— WORK ITEM —
Exactly how many lines in the listing contain "Bloomington"? Respond with the number and nothing more.

— DATA LISTING —
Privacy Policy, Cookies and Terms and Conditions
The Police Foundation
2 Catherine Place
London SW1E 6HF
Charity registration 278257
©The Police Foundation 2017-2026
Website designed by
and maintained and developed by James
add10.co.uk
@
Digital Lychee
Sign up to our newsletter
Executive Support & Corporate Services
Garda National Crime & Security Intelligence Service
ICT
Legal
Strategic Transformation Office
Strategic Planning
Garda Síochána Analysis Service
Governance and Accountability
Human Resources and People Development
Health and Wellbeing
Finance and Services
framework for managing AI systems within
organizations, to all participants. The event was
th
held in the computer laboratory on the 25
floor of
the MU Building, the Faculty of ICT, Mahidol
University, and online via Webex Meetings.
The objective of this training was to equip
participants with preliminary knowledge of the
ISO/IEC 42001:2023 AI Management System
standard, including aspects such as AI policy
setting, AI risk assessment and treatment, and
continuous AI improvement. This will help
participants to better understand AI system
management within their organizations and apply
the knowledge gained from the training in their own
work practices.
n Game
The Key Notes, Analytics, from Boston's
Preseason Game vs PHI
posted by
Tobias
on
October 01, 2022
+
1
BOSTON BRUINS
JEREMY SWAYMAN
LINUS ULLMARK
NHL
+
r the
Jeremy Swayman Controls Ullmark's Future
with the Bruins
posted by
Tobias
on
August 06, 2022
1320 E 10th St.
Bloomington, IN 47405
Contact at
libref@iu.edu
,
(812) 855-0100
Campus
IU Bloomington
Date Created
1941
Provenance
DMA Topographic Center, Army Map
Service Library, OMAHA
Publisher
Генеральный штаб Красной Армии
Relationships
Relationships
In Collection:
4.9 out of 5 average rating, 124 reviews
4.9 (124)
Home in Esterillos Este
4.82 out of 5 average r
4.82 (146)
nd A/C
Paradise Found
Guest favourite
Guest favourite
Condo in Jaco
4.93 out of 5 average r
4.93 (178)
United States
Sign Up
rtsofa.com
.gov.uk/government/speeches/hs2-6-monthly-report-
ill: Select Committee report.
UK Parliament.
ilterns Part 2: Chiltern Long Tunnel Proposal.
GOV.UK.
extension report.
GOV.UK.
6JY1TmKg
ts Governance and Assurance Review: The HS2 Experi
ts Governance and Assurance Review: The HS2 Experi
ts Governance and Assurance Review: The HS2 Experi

— ANSWER BOX —
2